Given records: Begin

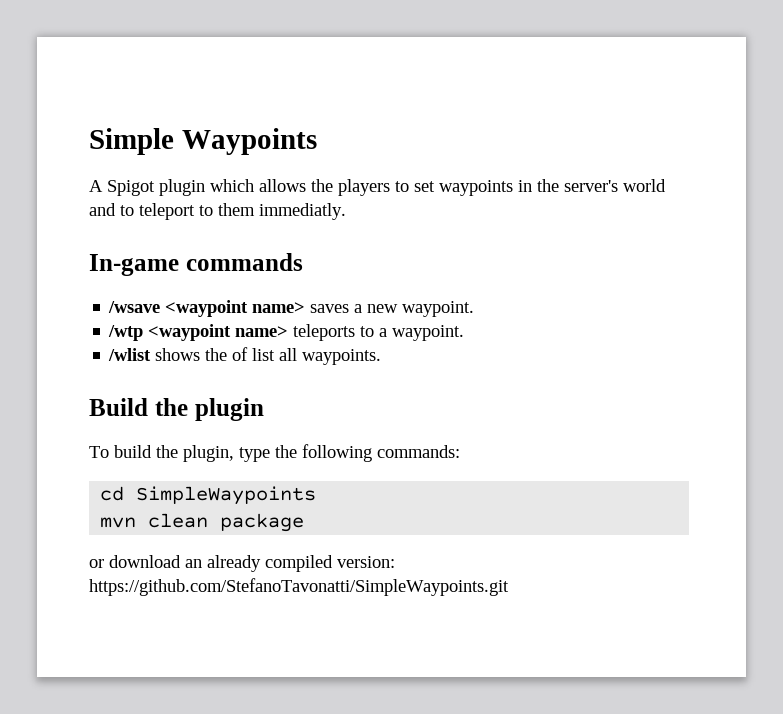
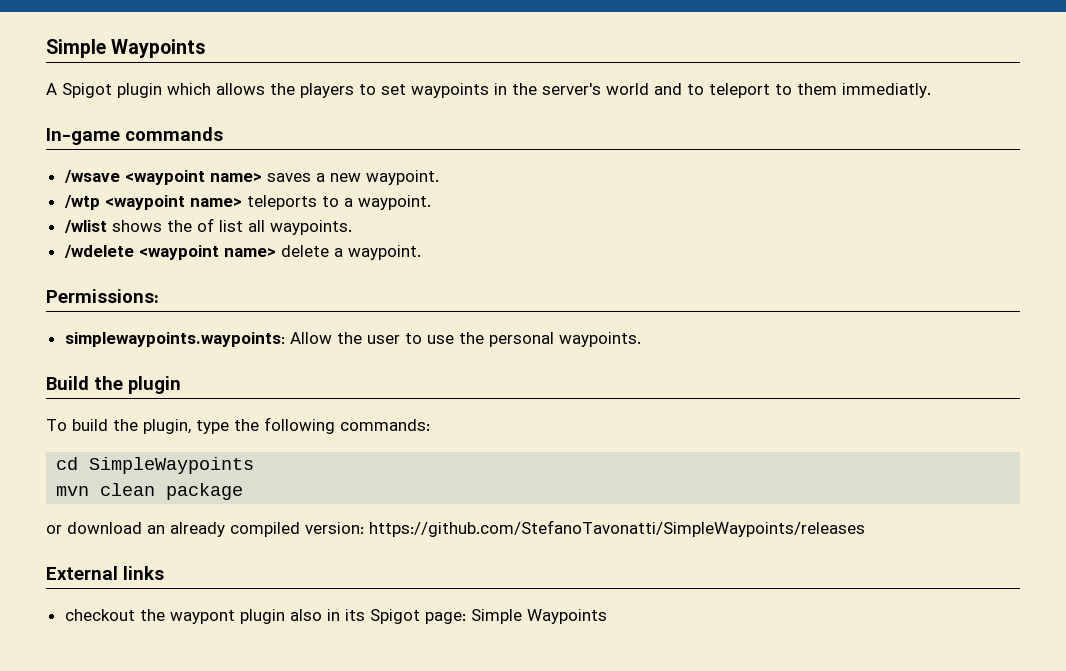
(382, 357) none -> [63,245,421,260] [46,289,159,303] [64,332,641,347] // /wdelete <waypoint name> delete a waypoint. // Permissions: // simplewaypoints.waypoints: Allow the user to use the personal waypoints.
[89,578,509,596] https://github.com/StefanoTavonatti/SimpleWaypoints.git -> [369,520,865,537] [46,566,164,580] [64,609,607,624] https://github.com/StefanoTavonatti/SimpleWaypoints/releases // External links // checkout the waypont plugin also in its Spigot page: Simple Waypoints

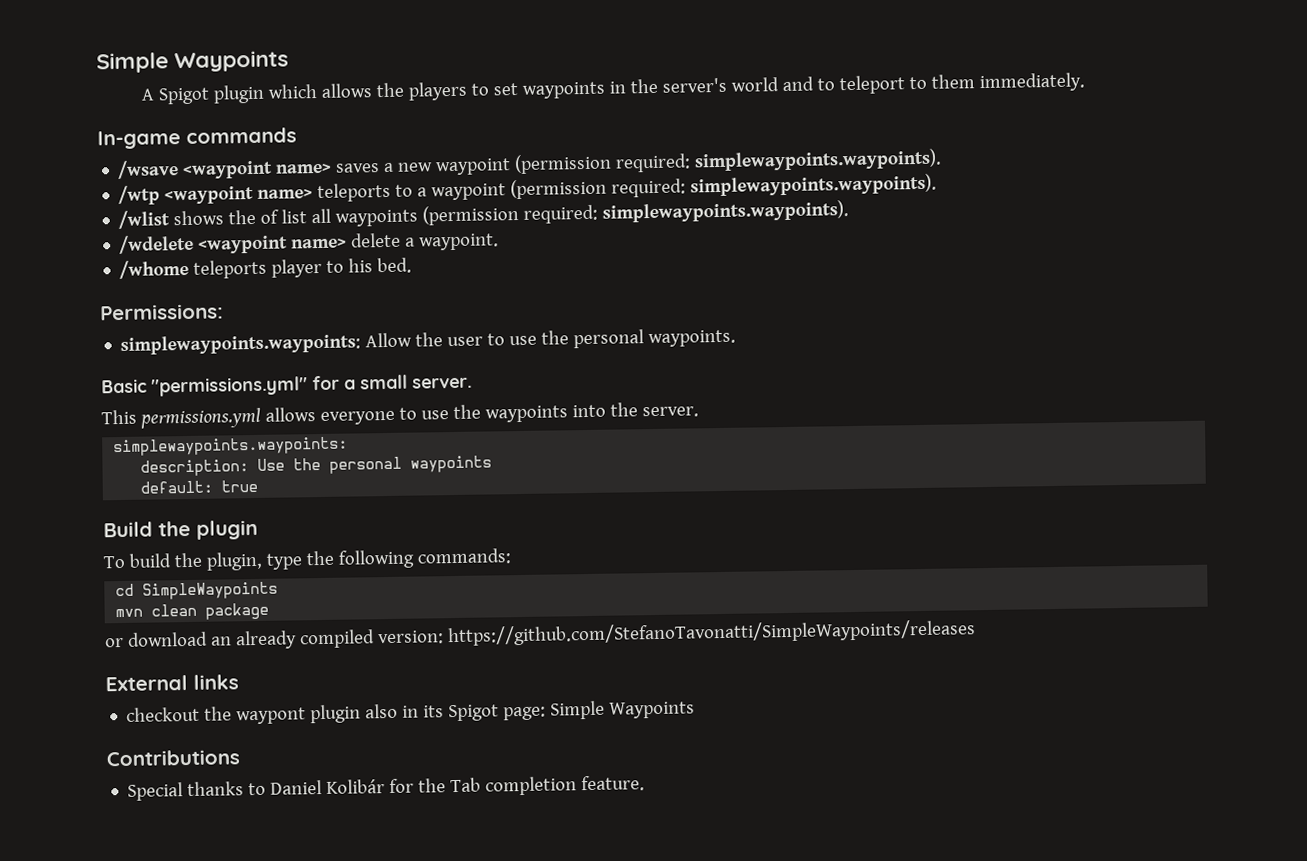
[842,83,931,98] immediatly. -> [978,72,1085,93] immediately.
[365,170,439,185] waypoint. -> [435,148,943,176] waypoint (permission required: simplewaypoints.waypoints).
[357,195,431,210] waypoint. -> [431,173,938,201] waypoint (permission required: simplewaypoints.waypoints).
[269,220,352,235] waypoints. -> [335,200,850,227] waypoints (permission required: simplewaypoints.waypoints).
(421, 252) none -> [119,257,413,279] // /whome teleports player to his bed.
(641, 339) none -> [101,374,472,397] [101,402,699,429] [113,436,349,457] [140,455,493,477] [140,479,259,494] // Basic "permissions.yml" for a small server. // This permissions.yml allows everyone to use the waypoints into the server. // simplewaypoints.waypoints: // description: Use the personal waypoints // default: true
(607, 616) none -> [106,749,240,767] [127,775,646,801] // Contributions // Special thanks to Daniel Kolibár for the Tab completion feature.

Given records: End

• What needs to be done: Nothing but the lines from the one containing "[269,220,352,235] waypoints. ->" through the last line of the data above should be given again, each exactly as it stands.

• Answer to the problem:
[269,220,352,235] waypoints. -> [335,200,850,227] waypoints (permission required: simplewaypoints.waypoints).
(421, 252) none -> [119,257,413,279] // /whome teleports player to his bed.
(641, 339) none -> [101,374,472,397] [101,402,699,429] [113,436,349,457] [140,455,493,477] [140,479,259,494] // Basic "permissions.yml" for a small server. // This permissions.yml allows everyone to use the waypoints into the server. // simplewaypoints.waypoints: // description: Use the personal waypoints // default: true
(607, 616) none -> [106,749,240,767] [127,775,646,801] // Contributions // Special thanks to Daniel Kolibár for the Tab completion feature.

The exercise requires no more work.